Zameen.com is the premier online destination for buying, selling and renting real estate in Pakistan. According to its website, it boasts 550,000 new listings every month for an average monthly audience of 5.5 million users and has with more than 15,000 active real estate agencies.
In 2016, Zameen.com started publishing a Real Estate Price Index that estimates the prices for houses, plots and residential property for 9 different cities. For each listing, Zameen.com estimates its current value by using the Real Estate Price Index (similar to Zillow Zestimate).
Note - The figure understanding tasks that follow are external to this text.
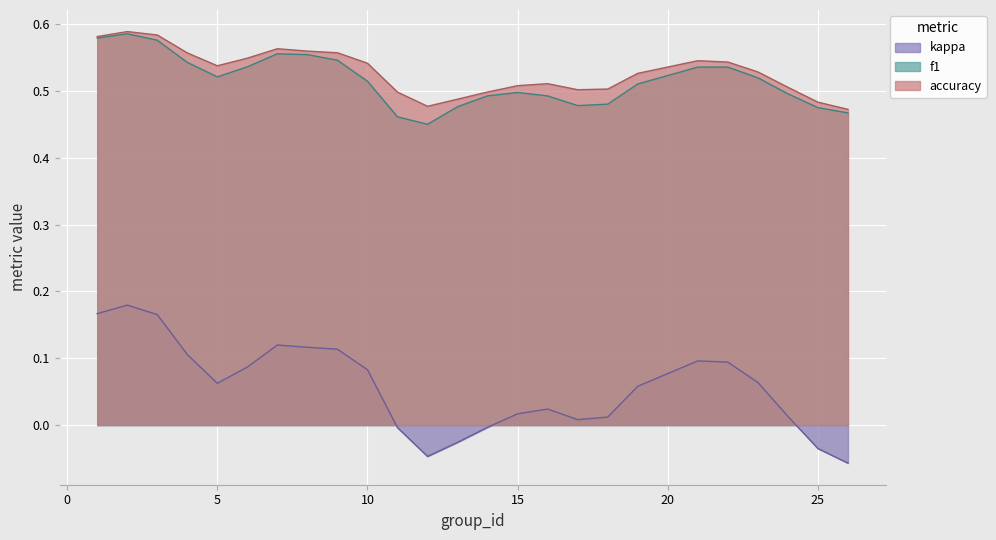

True or false: kappa and accuracy cross at least once.

False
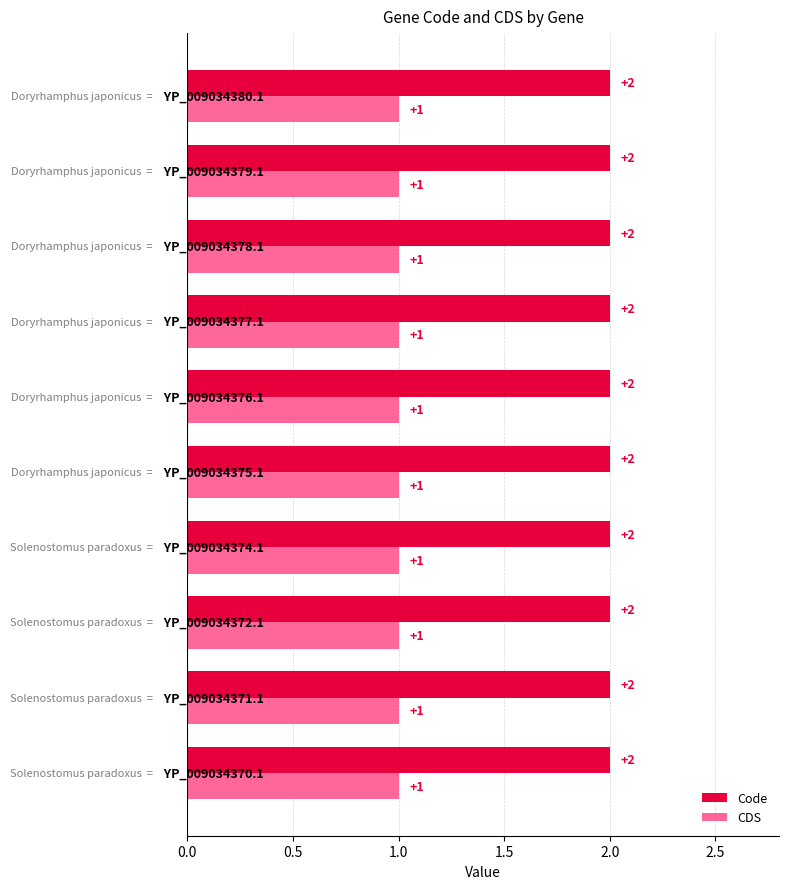

List the series in order of their peak value, highest first.

Code, CDS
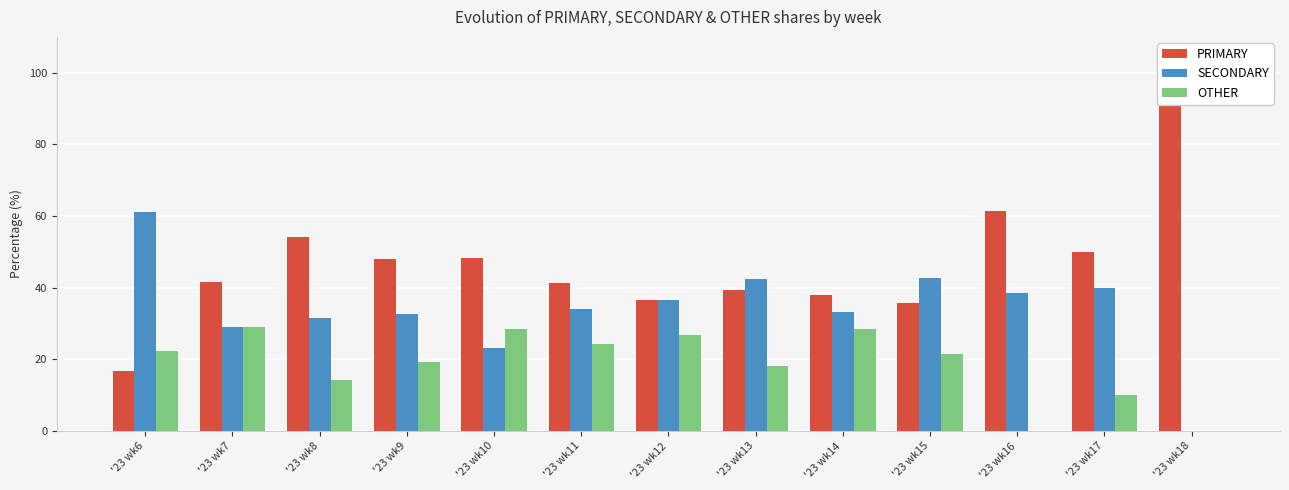

The PRIMARY series shows 9.2 at '23 wk12. True or false?

False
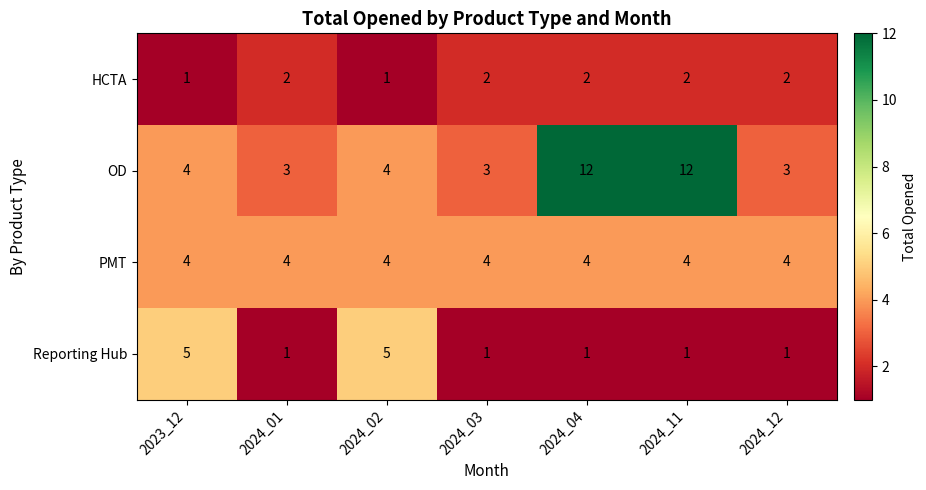

Reading left to right, extract all data points from this chart.

HCTA: 1	2	1	2	2	2	2
OD: 4	3	4	3	12	12	3
PMT: 4	4	4	4	4	4	4
Reporting Hub: 5	1	5	1	1	1	1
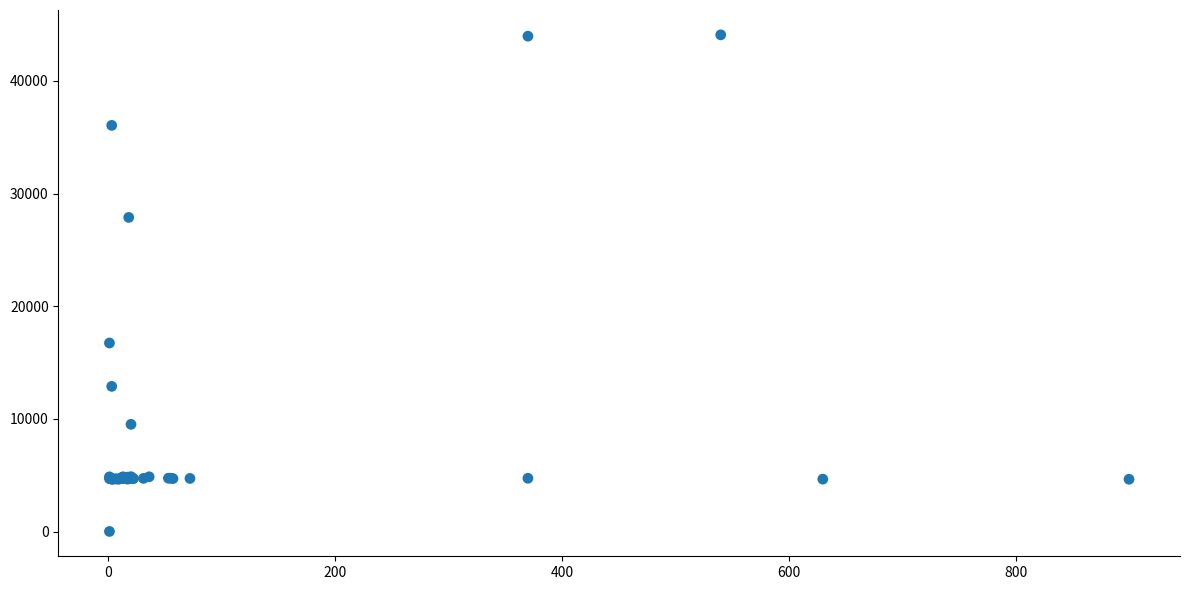

What Y value in the scatter plot is closest to 22050?

16734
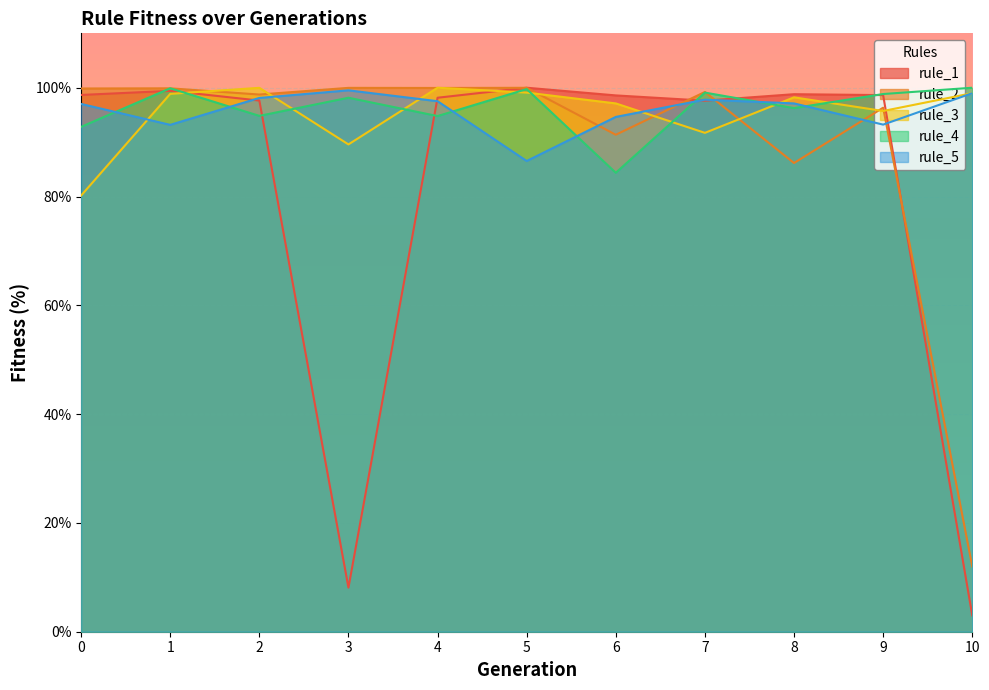

List the labels in order of rule_5 value, smallest first.

5, 1, 9, 6, 0, 8, 4, 7, 2, 10, 3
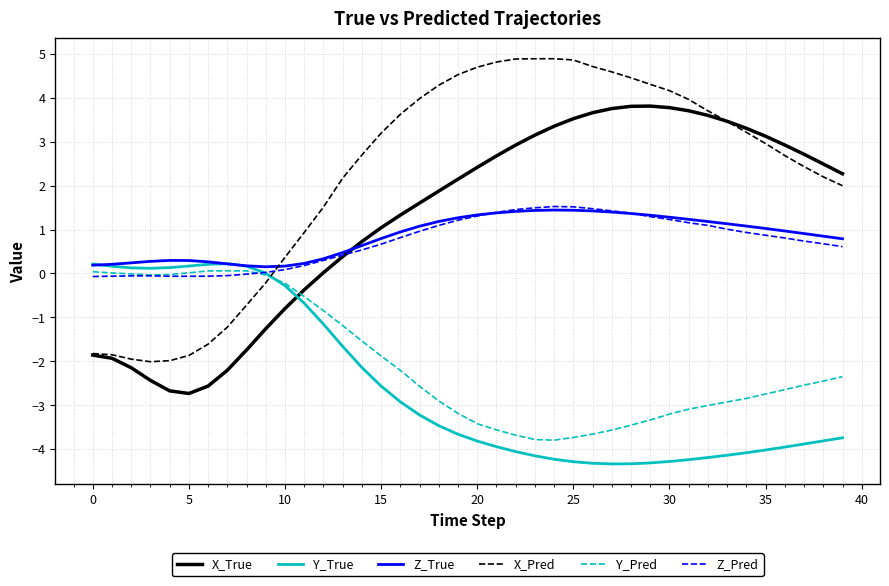

Which series has the largest total across all categories?

X_Pred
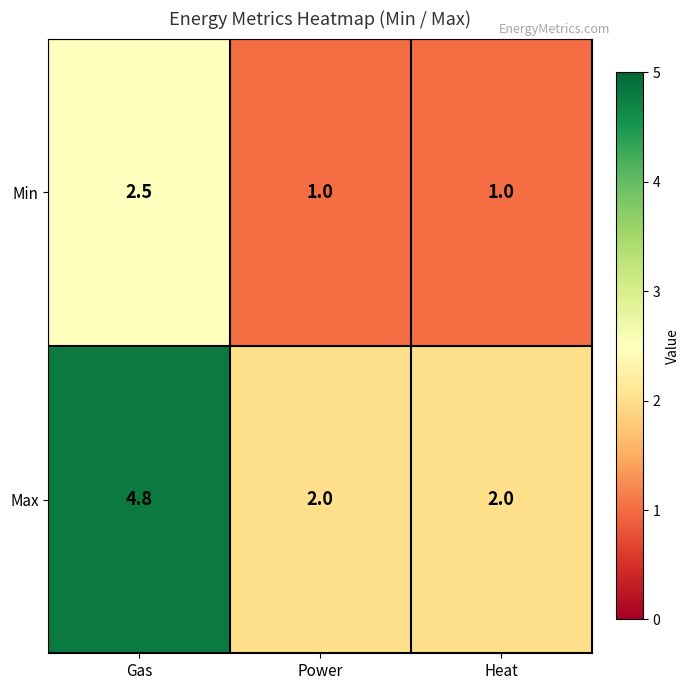

The Max series shows 2.0 at Heat. True or false?

True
However, it is unclear how they calculate the index, or how accurate its estimates are.
My goal is to a build a more transparent and accurate pricing model than Zameen's.
I collected the data by scrapping Zameen.com from 12/1/2020 to 12/31/2020. I extracted listings from the three largest real markets markets in Pakistan (Lahore, Karachi and Islamabad) for all types of listings (e.g. plots, houses, farmhouses, agricultural land) for sale or rent. The total dataset size is about 450K listings.
To simplify my model, I filtered the dataset to include houses for sale in Lahore. In addition, I only considered listings scrapped on a single day, 12/8/2020. This reduced the dataset to 14K unique listings.
My final model is a Random Forest with an accuracy of 83% with 8 features (Area
, Beds
, Baths
, Age
, DHA Defence
, Parking Spaces
, Servant Quarters
, Park
). It has a MSE of 1.5 crores and a RMSE of 1.2 crores (see modelling).
- DHA Lahore is most common location for listings (see eda-one day)
- Home buyers are willing to pay a premium for a Jacuzzi (see eda-one day)
- Houses more than 5 years old perform well compared to new houses (see eda-one-day)
- About a quarter of listings on Zameen.com are duplicate (see data-preprocessing)
- Commerical plots in Islamabad moved quite a bit in December 2020 (see eda-month-duplicates-and-price-changes)
To improve predictions, I want to test a time series model that is able to use scraped listings over multiple days. However, lagging house price will be tricky since it stays fairly consistent.
I also want to add plot prices to my model. However, it is a challenge since plot availability and house availability do not overlap on Zameen.com. Hence, most houses are not near plots for sale which makes it difficult to estimate their plot prices (perhaps a plot pricing model could help). One way to solve this is to match plots to houses using gelocation, so plots closest to a house determine a house's underlying plot price. On the other hand, geomapping is not consistent and up-to-date across Pakistan so it requires a non-trivial amount of manual work (e.g. breaking DHA Lahore into Phases and blocks, and matching plots to each block).
I also want to incorporate macroeconomic variables, such as expected taxes and inflation, to make the model responsive to the economy.